Baltimore County Public Schools may have found a way to make redistricting much less of a hassle — some of the time.
Creating new school attendance zones usually falls in the laps of a committee mostly filled with parents, who spend months in a series of two-hour meetings on school nights. It’s a long, often fraught and emotional process to decide which children have to change schools to relieve overcrowding.
But now, if a small number of students have to be transferred and a low number of schools are involved, the superintendent can bypass the committee, potentially speeding up the process.
In that case, the school system’s Office of Strategic Planning can draft a boundary change for the superintendent to consider. The public will still have a chance to view the draft and give input through public information sessions, a survey, and a public hearing held by the school board, and the board still has final approval over the new map.
The change — called an administrative review — was introduced at a school board meeting last week, and a document spelled out the details. Gboyinde Onijala, spokesperson for the school system, said the superintendent made the change based on feedback from board members. Board chair Tiara Booker-Dwyer did not immediately return a request for comment.
That abbreviated process more closely mirrors redistricting in other Maryland school systems, like Anne Arundel County, where boundary changes are in the hands of the superintendent, rather than parents.
Redistricting, referred to as a boundary study, is a common occurrence in Baltimore County. The school system’s largest involved 19 schools, and 77 people sat on the committee.
Three boundary studies are happening right now. Two of them could have qualified for an administrative review, if, instead, they had been created in time.
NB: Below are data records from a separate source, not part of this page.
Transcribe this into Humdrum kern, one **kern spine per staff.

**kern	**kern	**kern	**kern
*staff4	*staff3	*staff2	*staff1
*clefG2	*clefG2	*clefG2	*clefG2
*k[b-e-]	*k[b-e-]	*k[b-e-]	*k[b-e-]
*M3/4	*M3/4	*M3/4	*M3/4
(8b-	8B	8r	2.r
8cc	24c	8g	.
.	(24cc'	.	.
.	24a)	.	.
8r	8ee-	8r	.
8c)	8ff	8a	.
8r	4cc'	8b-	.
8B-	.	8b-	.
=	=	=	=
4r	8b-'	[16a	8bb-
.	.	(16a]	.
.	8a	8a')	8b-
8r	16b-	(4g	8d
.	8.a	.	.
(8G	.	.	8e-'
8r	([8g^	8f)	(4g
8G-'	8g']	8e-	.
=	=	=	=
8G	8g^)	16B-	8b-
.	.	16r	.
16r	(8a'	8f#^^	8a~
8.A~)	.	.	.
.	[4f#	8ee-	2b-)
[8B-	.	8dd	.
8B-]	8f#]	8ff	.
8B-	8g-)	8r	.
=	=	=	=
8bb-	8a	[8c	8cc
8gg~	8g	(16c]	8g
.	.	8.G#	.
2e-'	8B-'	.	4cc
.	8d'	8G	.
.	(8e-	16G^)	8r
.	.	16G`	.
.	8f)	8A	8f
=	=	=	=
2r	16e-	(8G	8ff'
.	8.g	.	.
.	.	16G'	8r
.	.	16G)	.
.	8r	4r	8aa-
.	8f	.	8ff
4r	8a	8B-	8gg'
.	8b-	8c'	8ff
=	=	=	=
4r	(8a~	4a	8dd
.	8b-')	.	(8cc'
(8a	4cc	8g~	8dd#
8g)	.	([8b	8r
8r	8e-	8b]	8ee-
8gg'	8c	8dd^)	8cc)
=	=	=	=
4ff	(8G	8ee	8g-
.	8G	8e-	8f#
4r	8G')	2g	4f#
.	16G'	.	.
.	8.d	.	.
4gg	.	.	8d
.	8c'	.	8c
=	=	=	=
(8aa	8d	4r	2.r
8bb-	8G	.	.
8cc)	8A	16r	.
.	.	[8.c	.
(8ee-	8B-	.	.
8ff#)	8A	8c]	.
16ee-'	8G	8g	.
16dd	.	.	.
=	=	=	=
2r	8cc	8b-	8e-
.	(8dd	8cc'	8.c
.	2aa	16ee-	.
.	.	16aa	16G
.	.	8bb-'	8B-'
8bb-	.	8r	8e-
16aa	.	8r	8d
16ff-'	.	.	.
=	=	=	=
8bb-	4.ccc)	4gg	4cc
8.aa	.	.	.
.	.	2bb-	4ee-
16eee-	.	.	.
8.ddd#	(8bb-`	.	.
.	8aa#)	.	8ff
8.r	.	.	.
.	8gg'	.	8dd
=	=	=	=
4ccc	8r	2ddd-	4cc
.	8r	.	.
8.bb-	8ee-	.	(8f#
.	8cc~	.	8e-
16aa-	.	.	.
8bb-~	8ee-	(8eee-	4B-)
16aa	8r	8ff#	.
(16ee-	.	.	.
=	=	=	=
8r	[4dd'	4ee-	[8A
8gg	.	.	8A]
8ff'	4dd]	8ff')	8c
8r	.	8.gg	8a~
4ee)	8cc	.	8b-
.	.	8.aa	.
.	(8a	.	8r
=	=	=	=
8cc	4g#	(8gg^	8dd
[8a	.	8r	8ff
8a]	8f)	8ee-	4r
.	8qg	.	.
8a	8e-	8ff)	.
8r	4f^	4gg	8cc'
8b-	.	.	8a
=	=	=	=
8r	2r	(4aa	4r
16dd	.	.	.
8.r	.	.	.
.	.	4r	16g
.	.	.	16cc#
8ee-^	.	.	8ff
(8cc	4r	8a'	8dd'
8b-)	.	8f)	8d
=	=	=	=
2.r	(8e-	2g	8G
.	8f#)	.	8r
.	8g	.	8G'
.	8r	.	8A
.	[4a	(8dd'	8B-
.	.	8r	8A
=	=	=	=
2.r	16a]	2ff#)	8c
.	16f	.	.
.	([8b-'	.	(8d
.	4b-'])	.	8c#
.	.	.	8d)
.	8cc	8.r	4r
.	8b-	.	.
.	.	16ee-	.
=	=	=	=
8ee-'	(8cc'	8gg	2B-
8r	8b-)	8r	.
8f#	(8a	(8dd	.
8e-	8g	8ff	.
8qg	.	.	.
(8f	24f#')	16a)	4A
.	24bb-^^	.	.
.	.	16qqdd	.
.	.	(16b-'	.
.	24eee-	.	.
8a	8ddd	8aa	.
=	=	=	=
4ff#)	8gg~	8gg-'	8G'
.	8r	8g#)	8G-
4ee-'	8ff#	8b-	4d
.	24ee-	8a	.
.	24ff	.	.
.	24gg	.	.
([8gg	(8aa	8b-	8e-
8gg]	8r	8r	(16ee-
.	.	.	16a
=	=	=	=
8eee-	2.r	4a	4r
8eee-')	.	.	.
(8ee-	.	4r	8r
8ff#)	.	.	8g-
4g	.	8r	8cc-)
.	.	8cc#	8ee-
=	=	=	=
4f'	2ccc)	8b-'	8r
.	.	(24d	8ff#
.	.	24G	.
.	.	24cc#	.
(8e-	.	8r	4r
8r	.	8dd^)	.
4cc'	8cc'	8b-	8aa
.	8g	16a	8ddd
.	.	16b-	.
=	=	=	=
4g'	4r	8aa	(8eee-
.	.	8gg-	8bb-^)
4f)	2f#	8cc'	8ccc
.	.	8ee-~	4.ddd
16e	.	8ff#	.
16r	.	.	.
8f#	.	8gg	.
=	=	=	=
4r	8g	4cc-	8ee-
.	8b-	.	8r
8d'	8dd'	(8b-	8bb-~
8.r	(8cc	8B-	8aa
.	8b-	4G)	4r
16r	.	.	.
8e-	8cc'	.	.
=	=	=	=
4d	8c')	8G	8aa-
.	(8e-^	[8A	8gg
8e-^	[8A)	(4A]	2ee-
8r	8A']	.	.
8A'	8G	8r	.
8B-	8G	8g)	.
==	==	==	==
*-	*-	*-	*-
Catonville’s Holly Manor boundary study involves only two schools. Several homes on Beaumont Avenue are zoned for Hillcrest Elementary School, while the rest of the street and community attend Westchester Elementary School. It has two committee meetings scheduled for September and November and nine people on the committee.
White Marsh’s Greenleigh community also only involves two schools, Chase and Vincent Farm elementary schools, and a nine-person committee. The majority of Greenleigh residents are zoned for Vincent Farm Elementary. However, a small, unbuilt section of the neighborhood falls within Chase Elementary boundaries. The committee has to decide during its September and November meetings how to relocate that area within the boundaries of Vincent Farms before students move in.